Sunday, March 11, 2007

The V-Word

In an amusing New York Times essay on the pitfalls of word-banning (“A War of Words,” 3/11/07) Peter Applebome rechristens “vagina” as the “v-word.”

I like “vagina” as much as the next person, and I never stop marveling over the fact that etymologically “vagina” is a kissing cousin of “vanilla,” one of my favorite flavors. But the honor of the v-word euphemism actually belongs to “virgin.”

Old f___’s like myself may recall that in 1953 censors working at the Hollywood’s Motion Picture Production Code office tried to pressure Otto Preminger into removing “virgin” from his filmed version of The Mood Is Blue. The effort not only failed but unintentionally created a s___-load of publicity that made Preminger’s movie a hit.

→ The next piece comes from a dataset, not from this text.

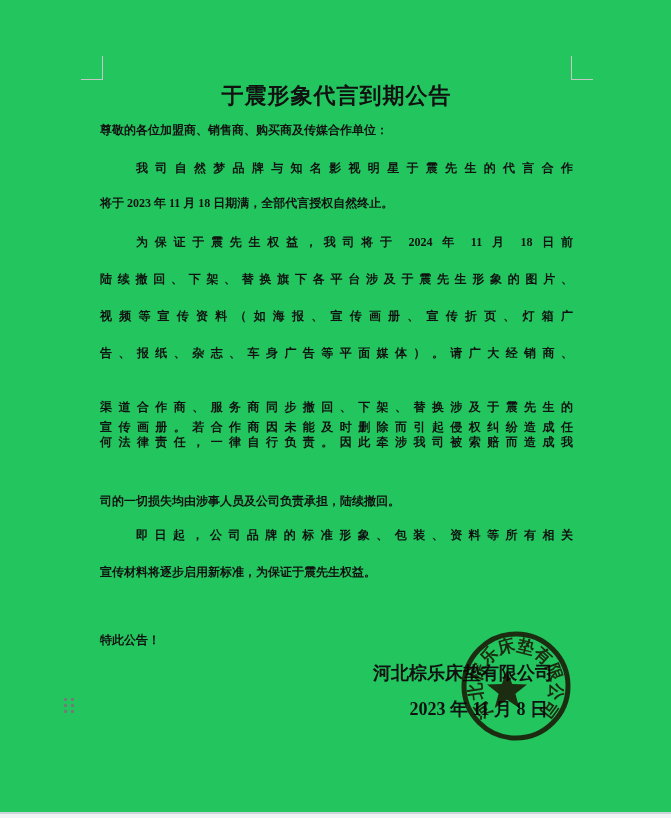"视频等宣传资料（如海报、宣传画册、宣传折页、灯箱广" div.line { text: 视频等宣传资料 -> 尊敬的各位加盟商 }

As a fan of such honorable words as “vagina” and “virginity” I probably shouldn’t worry about uproars like the one Applebome described in The Times. Almost always, the people wishing to sanitize our language end up as freespeech allies, popularizing the very expressions that they hate, fear, and yet know so well. Talk about s______ing oneself.

If you ask, "Aren’t there any words that should be tabooed?” consider the etymology of "taboo," from the Tongan word ta-bu, meaning “sacred.” Why would we want to ban anything in the sacred category?

Meanwhile, for those of you who want to know more about the linguistic connection between "vagina" and "vanilla," here's the scoop: The vanilla bean resides in a pod that seventeenth century Spanish explorers thought looked like a small sheath. Spanish, for “little sheaf” is "vanilla," a diminutive based ultimately on the Latin" vagina," a word that back then had no anatomical meaning. "Vagina" was simply the name of a object into which you could stick your sword.

It wasn’t until a few dacades later that the sheath-like structure of the anatomical vagina led doctors to use "vagina" in its modern sense.